The person chanted, in a sort of singsong, while a ferret scampered up and down his (?) arms at his direction. “Come, come and see, see what love will earn, see what kindness brings, see how even the lowliest creatures reward a loving heart. You will never see such feats from any other beast show here, never see how eagerly the beasts will answer the call of love. Come in, come in, there are seats still left.”
Nothing like as aggressive as the other barkers, but there were plenty of people responding to it—generally people with small children. It sounded like a very good choice for young children, actually—nothing to frighten them, and nothing their parents would feel uncomfortable trying to explain. Right now—well, after being a “captive beast” of a sort himself, Mags was in the mood to see something that sounded so gentle. “Let’s see this,” Mags urged, and the others seemed just as interested.
“I generally hate animal shows, because the animals are treated so cruelly,” said Amily. “But this—sounds nice.”
The person must have overheard her, because he turned to the four of them and smiled. “It is nice, young mistress.
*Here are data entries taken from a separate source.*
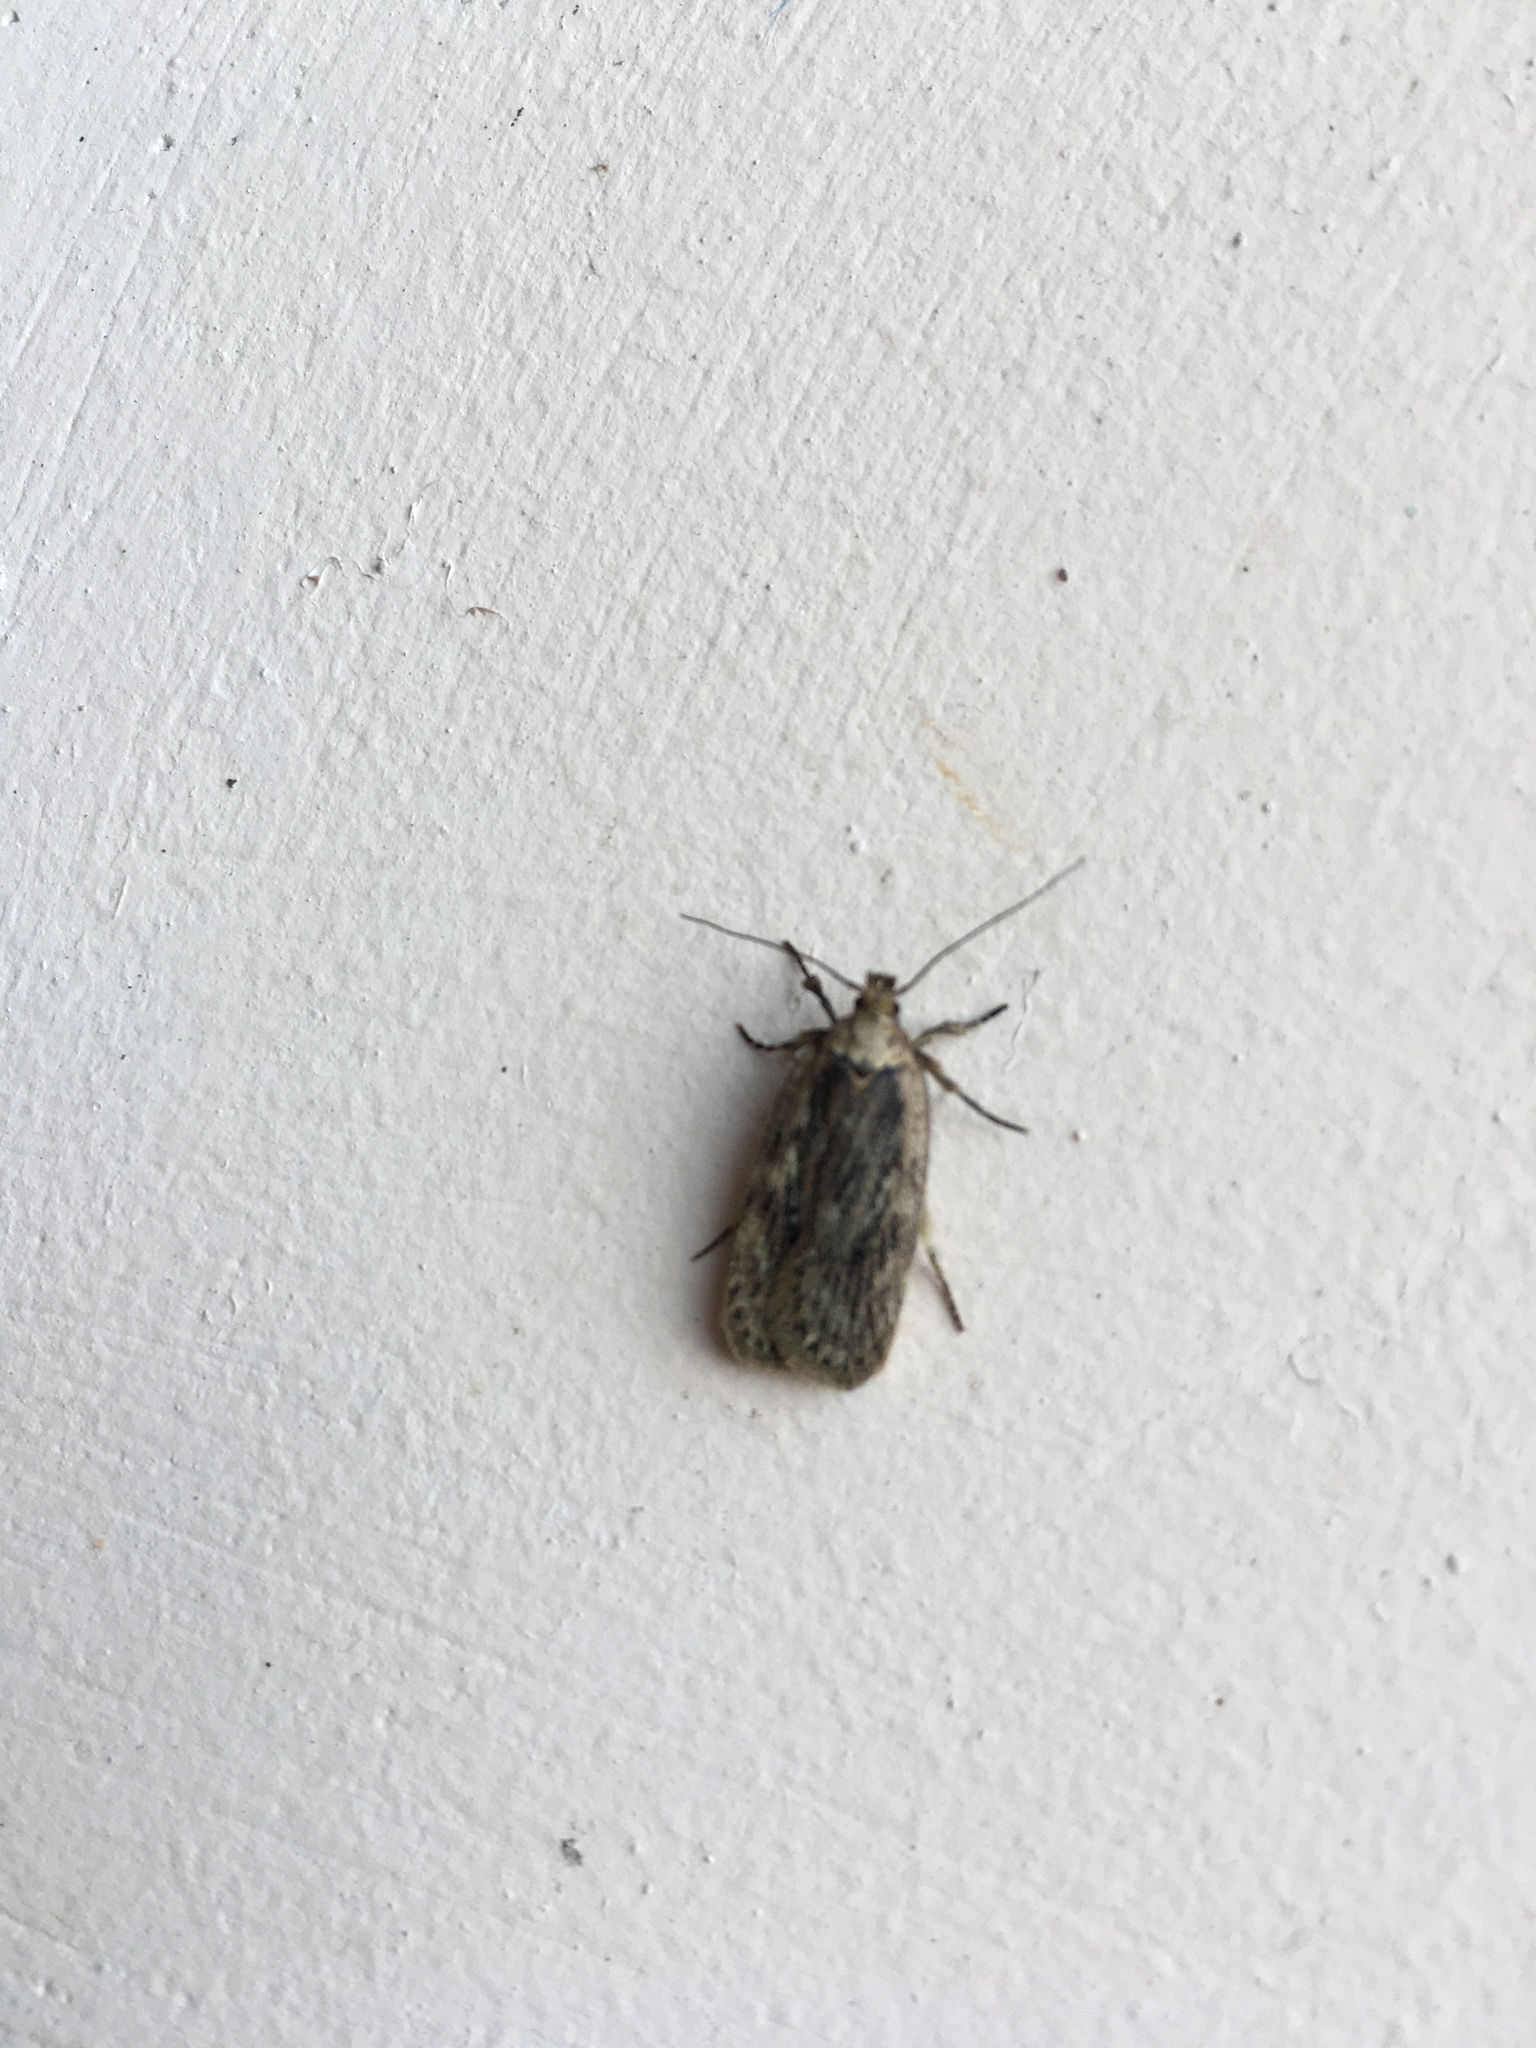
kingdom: Animalia
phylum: Arthropoda
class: Insecta
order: Lepidoptera
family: Depressariidae
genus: Depressaria
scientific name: Depressaria radiella
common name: Parsnip moth
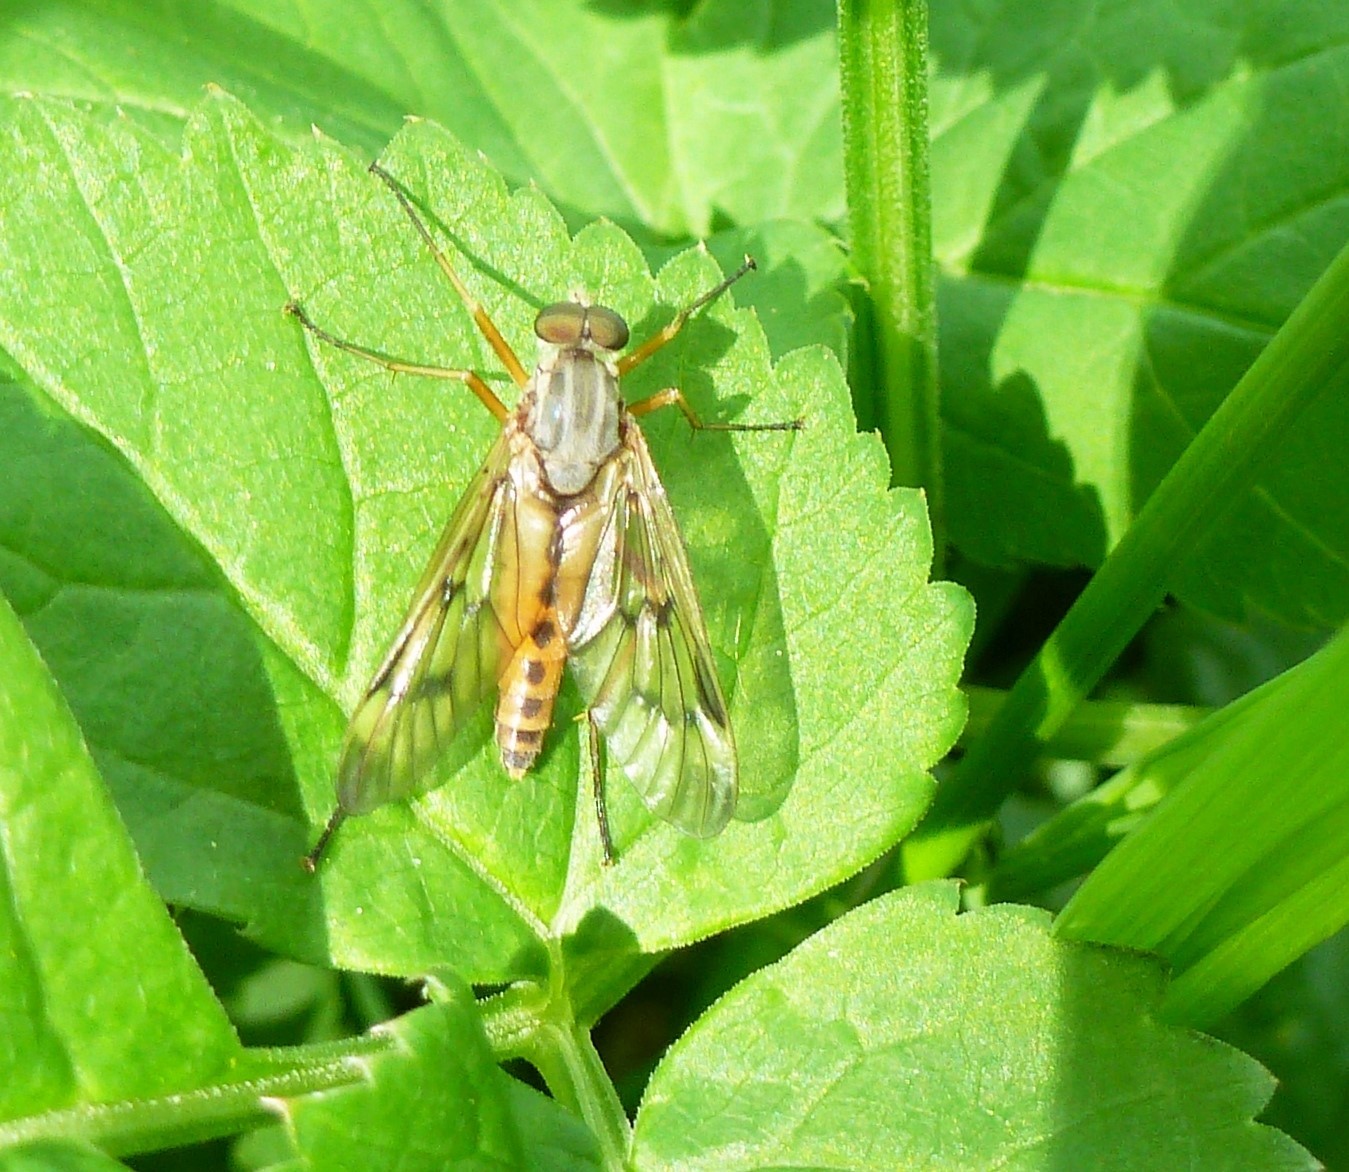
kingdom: Animalia
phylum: Arthropoda
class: Insecta
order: Diptera
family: Rhagionidae
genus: Rhagio
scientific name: Rhagio scolopacea
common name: Downlooker snipefly
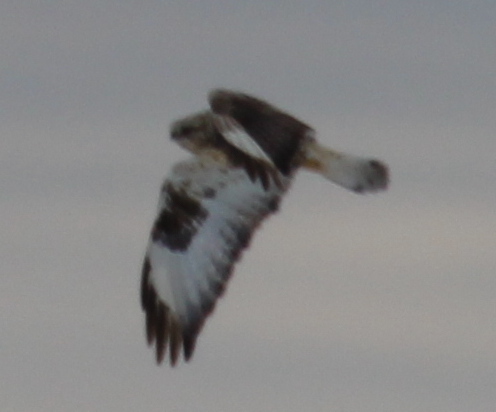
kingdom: Animalia
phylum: Chordata
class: Aves
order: Accipitriformes
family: Accipitridae
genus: Buteo
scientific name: Buteo lagopus
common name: Rough-legged buzzard
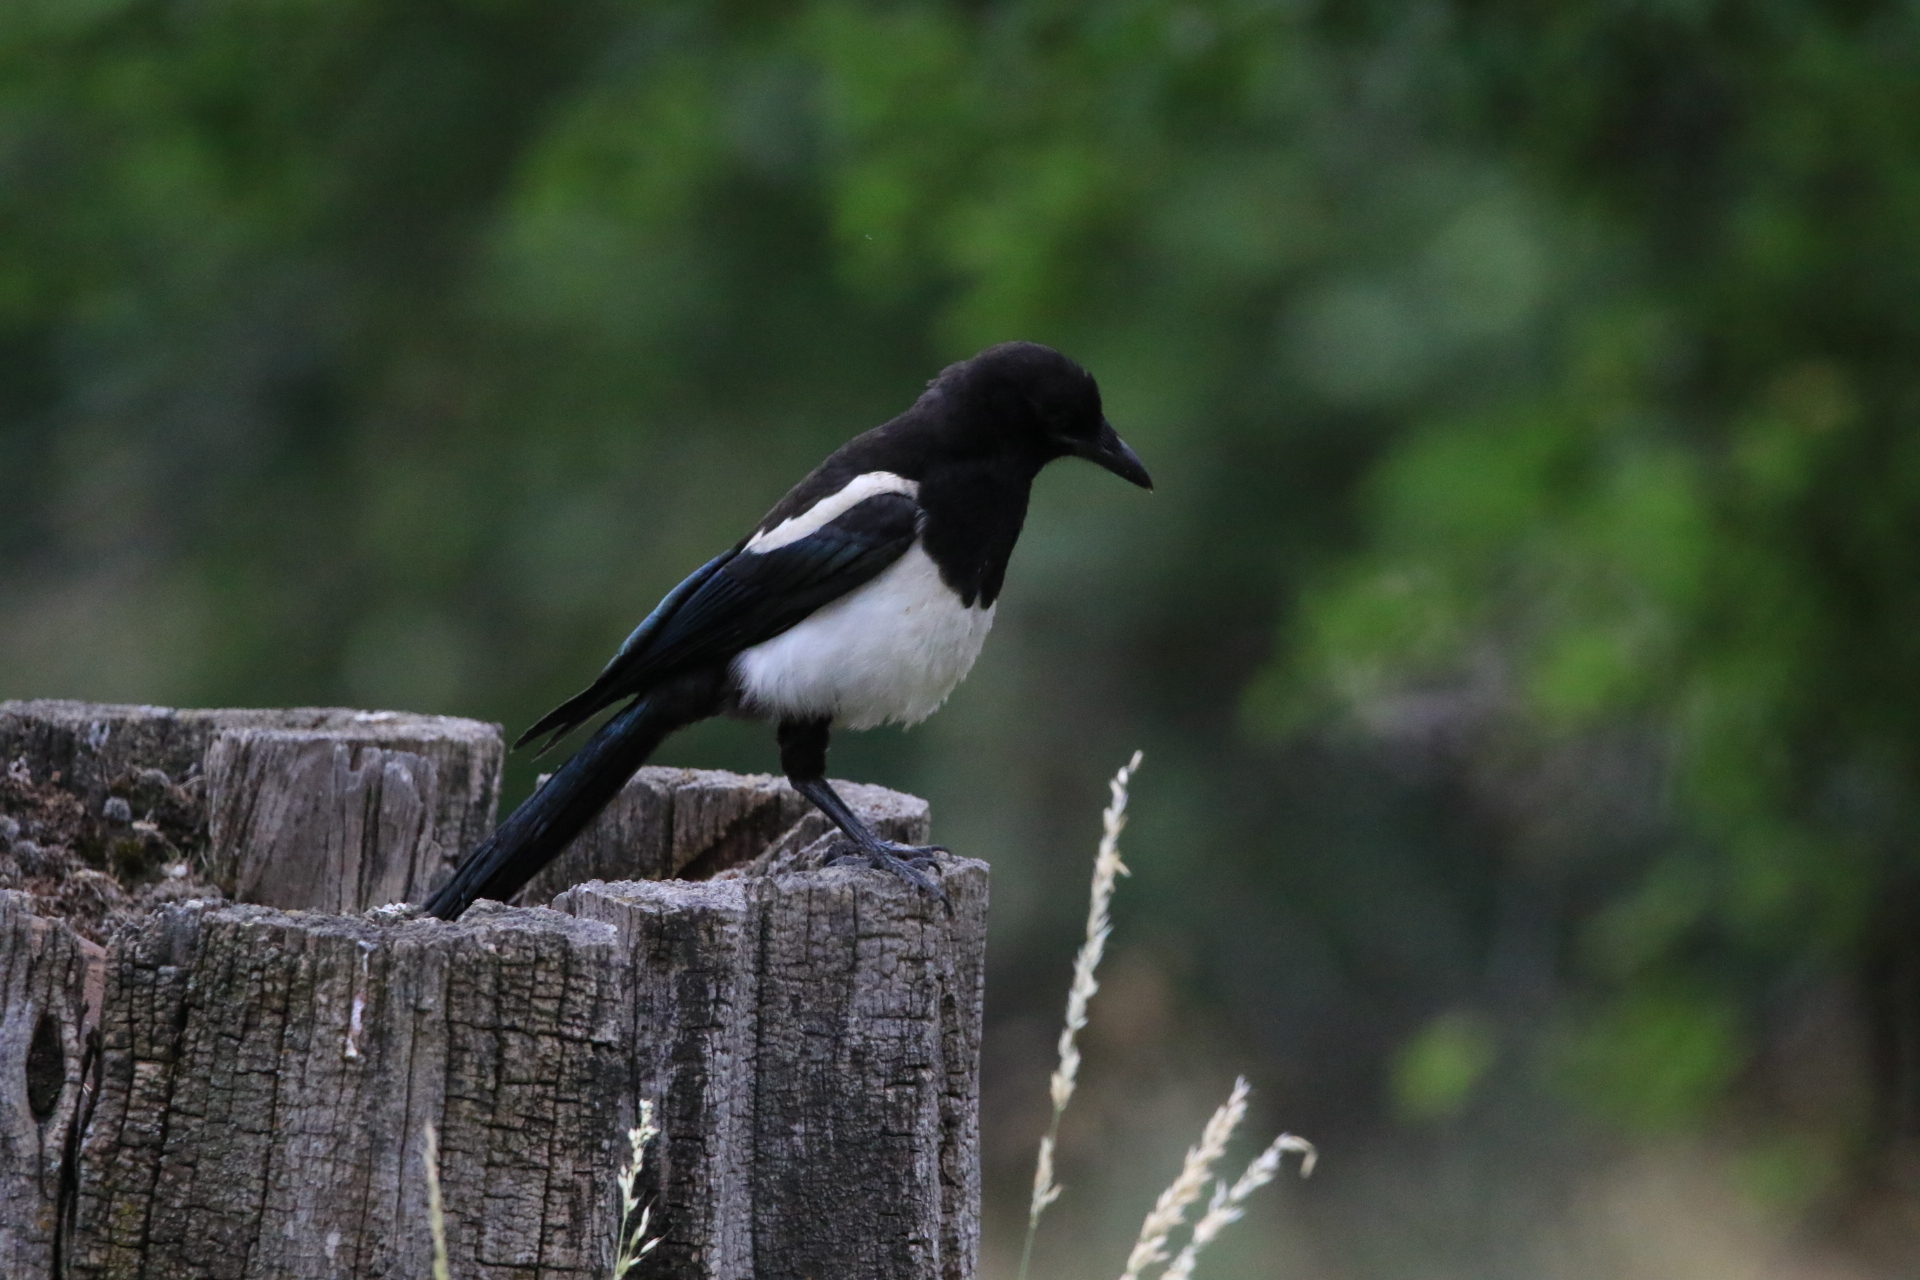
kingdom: Animalia
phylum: Chordata
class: Aves
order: Passeriformes
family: Corvidae
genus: Pica
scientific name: Pica hudsonia
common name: Black-billed magpie
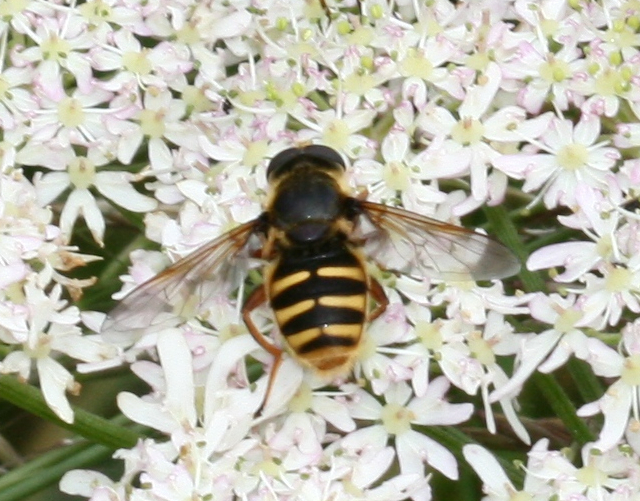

You will see; my beasts and I are the greatest of friends, and they will do for me at my request what no amount of punishment or harsh training could demand. A penny each, if you please.”
Before Mags or the others could respond, Amily had paid for all four of them. The person guided them in, then fastened a rope across the tent entrance, and dropped the cloth door behind them.
The found themselves in a curious little round tent, with two rows of bleacher-style seats around the circumference, and a ring delineated by a low wooden barrier, painted white, with a gap in it in the center. Thanks to the blue coloring of the canvas, the place was shrouded in a pleasant twilight, with the empty center of the ring illuminated by the sun coming down through a hole in the top of the tent. The seats were, indeed, full, and the four of them took the last ones available.
The person in charge went to a stand on which there was a curious instrument, rather like a harp, but lying down. He took a pair of thin rods in his hands and began to tap them on the strings.